Ministry of Cooperatives

Agency overview
- Formed: 1991
- Dissolved: 2011
- Superseding agency: Ministry of Cooperatives, Labour and Social Welfare;
- Jurisdiction: Islamic Republic of Iran
- Website: Official Website

= Ministry of Cooperatives (Iran) =

Former government ministry (1991–2011)

The Ministry of Cooperatives (وزارت تعاون, Vâzart-e T'avân) established in 1991 was an Iranian government body responsible for the oversight of Cooperative business in Iran. The Ministry of Cooperatives was merged with the Ministry of Labour and Ministry of Social Welfare in 2011.

==Notable people==
Former and first Minister of Ministry of Cooperatives, Labor and Social Welfare Reza Sheykoleslam was a governor of Hormozgan Province .

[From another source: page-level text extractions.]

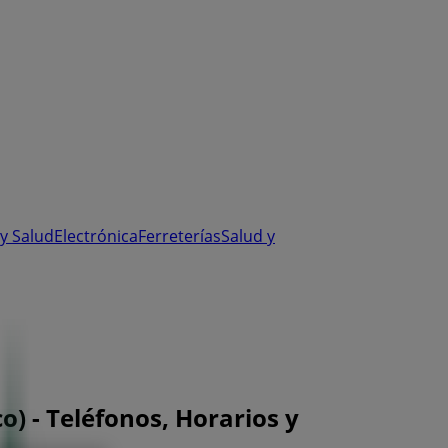
y Salud
Electrónica
Ferreterías
Salud y
) - Teléfonos, Horarios y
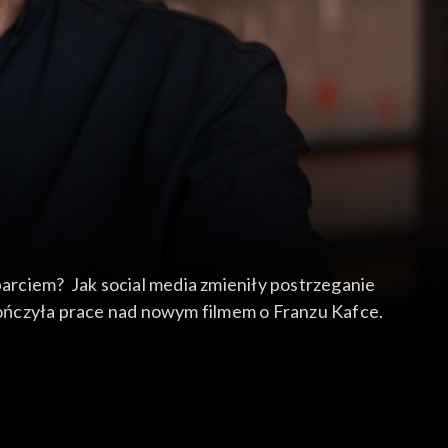
arciem? Jak social media zmieniły postrzeganie
ończyła prace nad nowym filmem o Franzu Kafce.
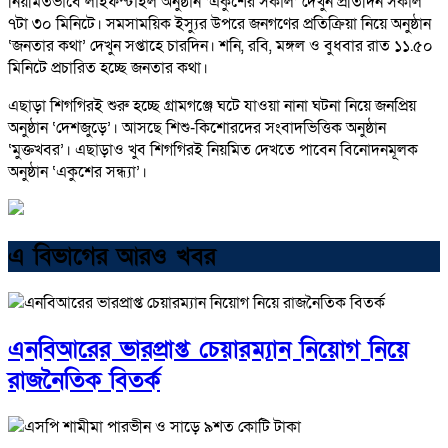
নিয়মিতভাবে লাইফস্টাইল অনুষ্ঠান ‘একুশের সকাল’ দেখুন প্রতিদিন সকাল
৭টা ৩০ মিনিটে। সমসাময়িক ইস্যুর উপরে জনগণের প্রতিক্রিয়া নিয়ে অনুষ্ঠান
‘জনতার কথা’ দেখুন সপ্তাহে চারদিন। শনি, রবি, মঙ্গল ও বুধবার রাত ১১.৫০
মিনিটে প্রচারিত হচ্ছে জনতার কথা।
এছাড়া শিগগিরই শুরু হচ্ছে গ্রামগঞ্জে ঘটে যাওয়া নানা ঘটনা নিয়ে জনপ্রিয়
অনুষ্ঠান ‘দেশজুড়ে’। আসছে শিশু-কিশোরদের সংবাদভিত্তিক অনুষ্ঠান
‘মুক্তখবর’। এছাড়াও খুব শিগগিরই নিয়মিত দেখতে পাবেন বিনোদনমূলক
অনুষ্ঠান ‘একুশের সন্ধ্যা’।
এ বিভাগের আরও খবর
এনবিআরের ভারপ্রাপ্ত চেয়ারম্যান নিয়োগ নিয়ে
রাজনৈতিক বিতর্ক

The last minister of Ministry of Cooperatives before its merger with Ministry of Labor and Ministry of Social Welfare Mohammad Abbasi is the most successful minister of sports with 4 gold, 5 silver and 3 bronze medals.

Former Vice Minister of Ministry of Cooperatives Bahman Salehi currently manages the renewable energy corporation SUNIR.

Former Minister of Ministry of Cooperatives, Labor and Social Welfare Asadollah Abbasi is a parliamentary representative for Rudsar.